Introduction

Regression analysis is a set of statistical processes for estimating the relationships among variables. It includes many techniques for modeling and analyzing several variables, when the focus is on the relationship between a dependent variable and one or more independent variables (or ‘predictors’).

For example

Find out the effect of land area and building area on house prices in the Kuningan region (Multiple Linear Regression)
Find out the effect of allowance and GPA on cum laude predicate (yes or no) ? (Binary Logistic Regression)
Find out the effect of math score and learning program on the number of days in which students are absent from senior high school 123 ?

Some Types of Regression

Why OLS is not Suitable for Discrete Data ?

Let’s see the extreme example below !

Suppose I have data of 20 different visitors who have shopped at store A. Then I want to predict how many times visitors arrive based on the amount of money spent on shopping at store A?

Target variable (y) : Count of times a visitor arrived

Predictor Variable (x) :
Total costs (Rupiah-Indonesian) incurred for shopping at the store A

storeA <- data.frame(visitor=c(2,1,1,1,2,2,2,2,2,1,1,1,1,1,2,2,2,2,2,1),
                    cost=c(52034, 83432, 80241, 52949, 55876, 70292, 30077, 69195, 60991, 46161, 57759, 30648,77724 , 73404, 36850, 42691, 64087, 84858, 70533, 62188))
head(storeA)

#>   visitor  cost
#> 1       2 52034
#> 2       1 83432
#> 3       1 80241
#> 4       1 52949
#> 5       2 55876
#> 6       2 70292

I am trying to build a linear regression model using the lm function in R.

modelols1 <- lm(visitor~cost, storeA)
summary(modelols1)

#> 
#> Call:
#> lm(formula = visitor ~ cost, data = storeA)
#> 
#> Residuals:
#>     Min      1Q  Median      3Q     Max 
#> -0.6809 -0.5033  0.3316  0.4574  0.5600 
#> 
#> Coefficients:
#>               Estimate Std. Error t value Pr(>|t|)

### Recorded information
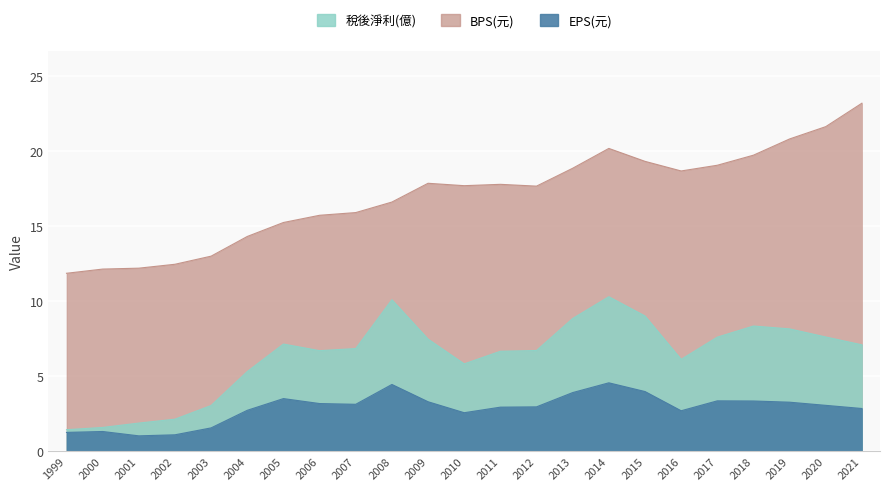

What is the total value across all series at 2018?

31.4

### Complete the following
1. Can you reproduce the regression tutorial from "Regression analysis is" up to and including "(Binary Logistic Regression)"?
2. Using the regression tutorial, answer each question:
(a) In which region are the house prices in the first example?
(b) How many visitors are in the store A data?
(c) Which R function is used to build the linear regression model?
3. What are all the predictors named in the three example questions of the regression tutorial?
Base your answers on the regression tutorial alone, not on the data.

### Task responses
1.
Regression analysis is a set of statistical processes for estimating the relationships among variables. It includes many techniques for modeling and analyzing several variables, when the focus is on the relationship between a dependent variable and one or more independent variables (or ‘predictors’).

For example

Find out the effect of land area and building area on house prices in the Kuningan region (Multiple Linear Regression)
Find out the effect of allowance and GPA on cum laude predicate (yes or no) ? (Binary Logistic Regression)

2.
(a) Kuningan
(b) 20
(c) lm

3. land area, building area, allowance, GPA, math score, learning program